Stravinsky was an all-around musical genius, as pianist, conductor, and most notably as composer. His music pushed all the boundaries and up to this day very few have matched his mastery of dissonance, rhythmic complexity, and overall musical design. His work was, and still is, controversial, but Stravinsky did pass the market test during his lifetime, just as all great composers before him had to. The history of music is filled with composers who were very successful financially during their own lifetimes; these were all good composers, and some of them still enjoy name recognition today, hundreds of years later.

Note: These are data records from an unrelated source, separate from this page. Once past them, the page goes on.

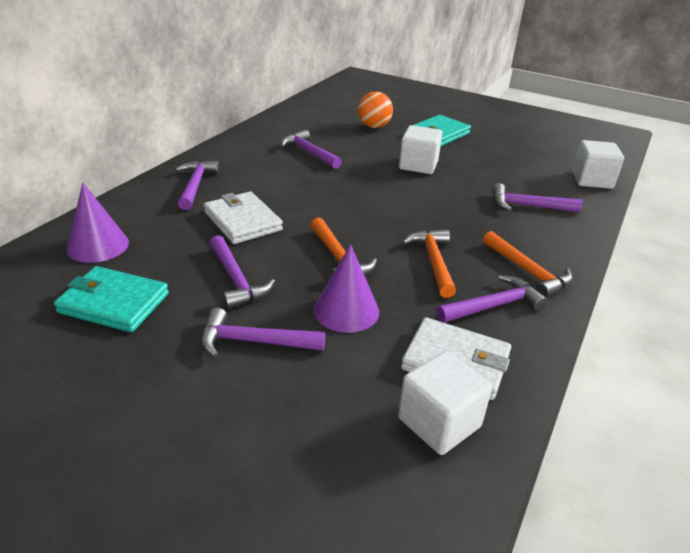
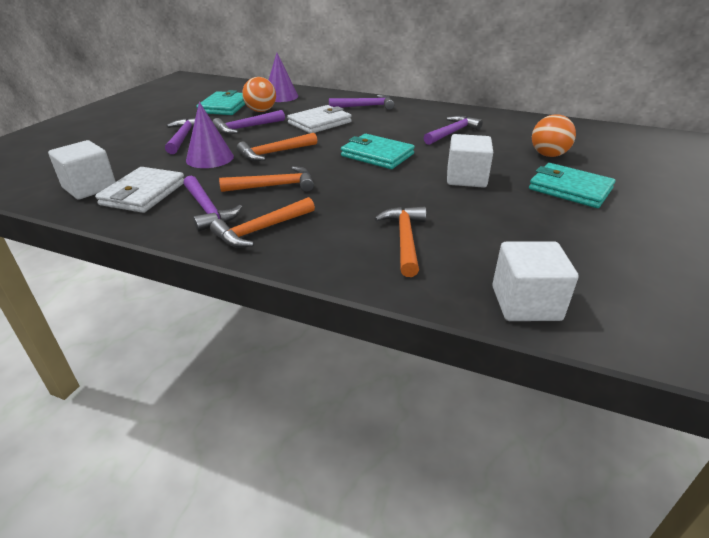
camera: 85 degrees right, 0 degrees up
(162, 266) = (261, 111): none -> orange ball
(359, 197) = (377, 155): none -> turquoise wallet
(528, 206) = (405, 239): purple hammer -> orange hammer

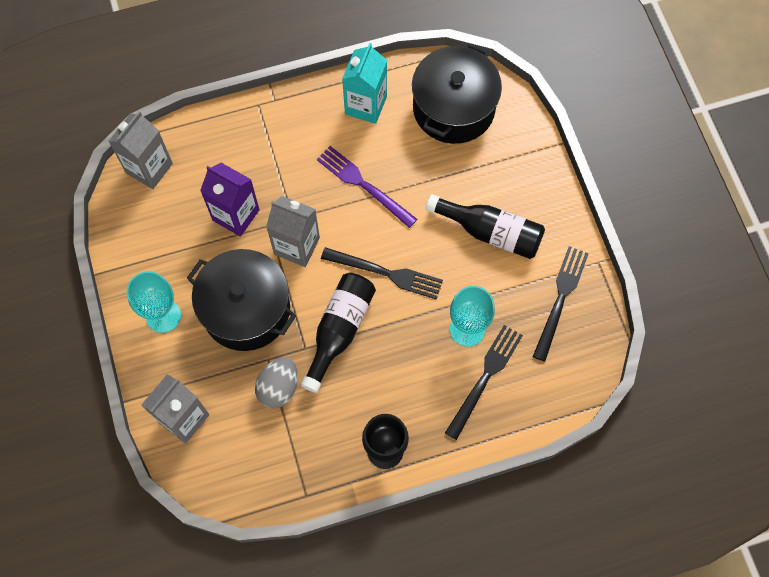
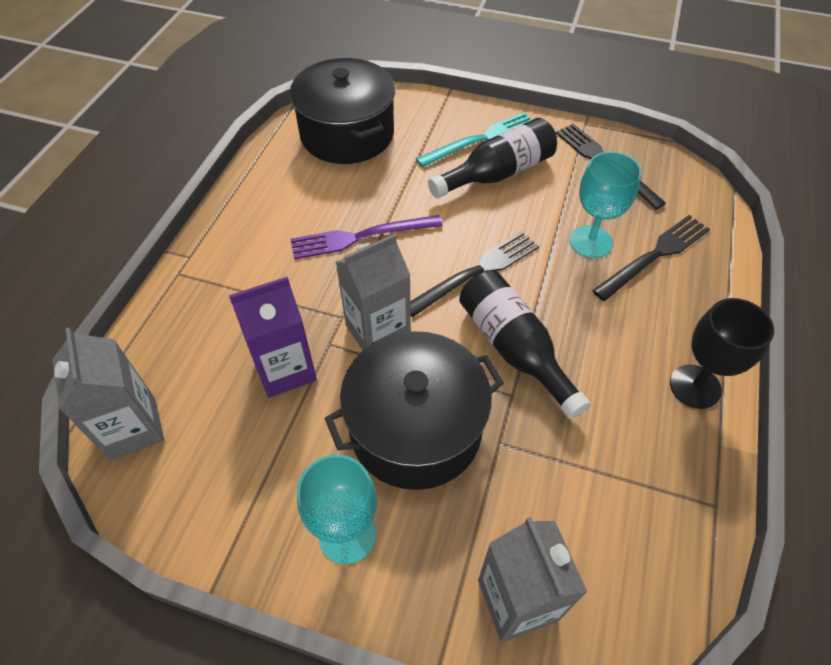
camera: 55 degrees left, 15 degrees down
(279, 387) = (546, 452): grey egg -> none
(366, 105) = (276, 190): turquoise carton -> none
(485, 377) = (655, 255): black fork -> black fork turned 75 degrees clockwise
(519, 200) = (482, 139): none -> turquoise fork

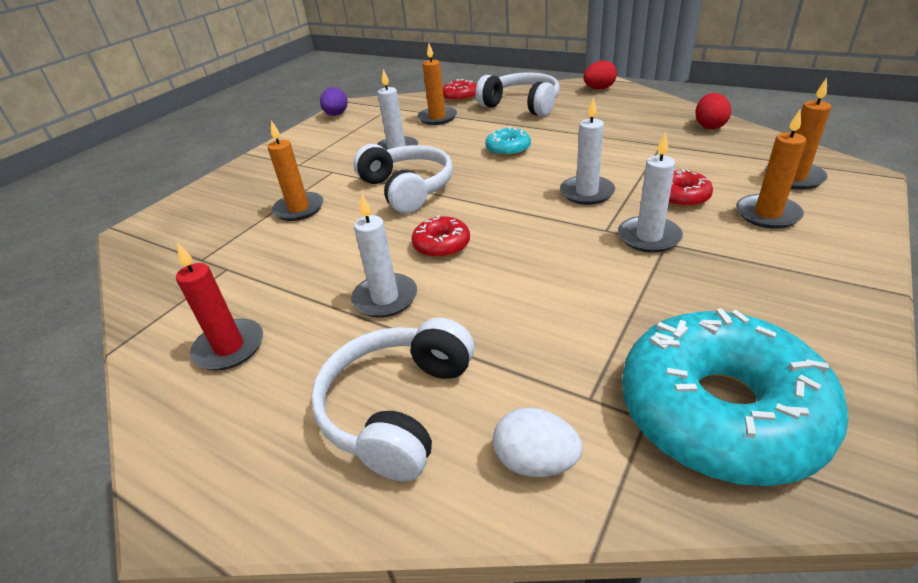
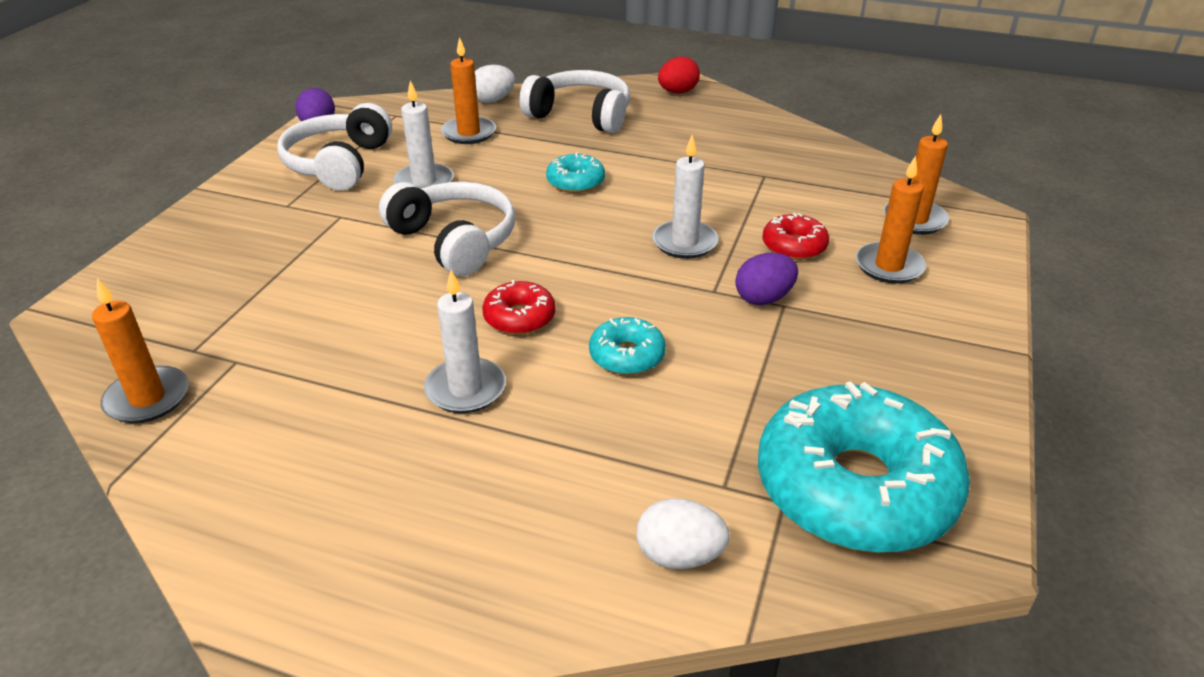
camera: 15 degrees left, 0 degrees up
(229, 347) = (281, 463): red candle -> none
(299, 209) = (310, 273): orange candle -> orange candle (148, 398)
(398, 408) = (517, 515): white headphones -> white headphones (339, 164)
(460, 97) = (493, 100): red donut -> white egg
(522, 278) = (627, 356): none -> turquoise donut
(649, 237) = (764, 298): white candle -> purple egg
(709, 126) = (818, 150): red egg -> none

At the time of the Rite‘s premiere, Stravinsky was working with an impresario by the name of Sergei Diaghilev. As with all impresarios, Diaghilev produced ballets privately, putting his own money and creditworthiness on the line. He loved what he did, he was a highly cultivated man, and he was passionate about his Ballets Russes; but any speculative miscalculation regarding any of his decisions, including the selection of music, would have quickly brought his company under. In fact, Diaghilev always flirted with bankruptcy.
Many might think this is an appalling way to conduct an artistic enterprise, but this is actually how the market provides services at the lowest possible cost, and how ballets and operas were produced for the masses — something we no longer do. This process weeded out inefficient systems, wasteful managers, and bad artists, leaving the best possible art available for the price tag the audiences were willing to pay.
Additionally, upon a closer look at the history surrounding the premiere of the Rite, we find out that the company went on with an additional six performances to finish their scheduled run, all without disturbances. And only one year later, in 1914, a stage performance of the music alone, also in Paris, was so successful that Stravinsky was carried out on the shoulders of a cheering crowd, suggesting that perhaps the provocative choreography rather than the music was responsible for the unrest. Some accounts mention that the riots were so loud in the first performance that the music could barely be heard anyway.
If we love classical music, we must be willing to demand that our say as consumers be respected, for the best music has always been produced with the guidance of the market forces. This explains why you will find better music in a rotten blues bar in the poor old downtown of Cincinnati rather than in a posh, subsidized contemporary-classical-music event.
Let your opinions be known to your symphony orchestra, and oppose well-meaning subsidies that achieve precisely the opposite of their original intent. Don’t let them trump your honest dollar with abundant and coercively obtained tax money.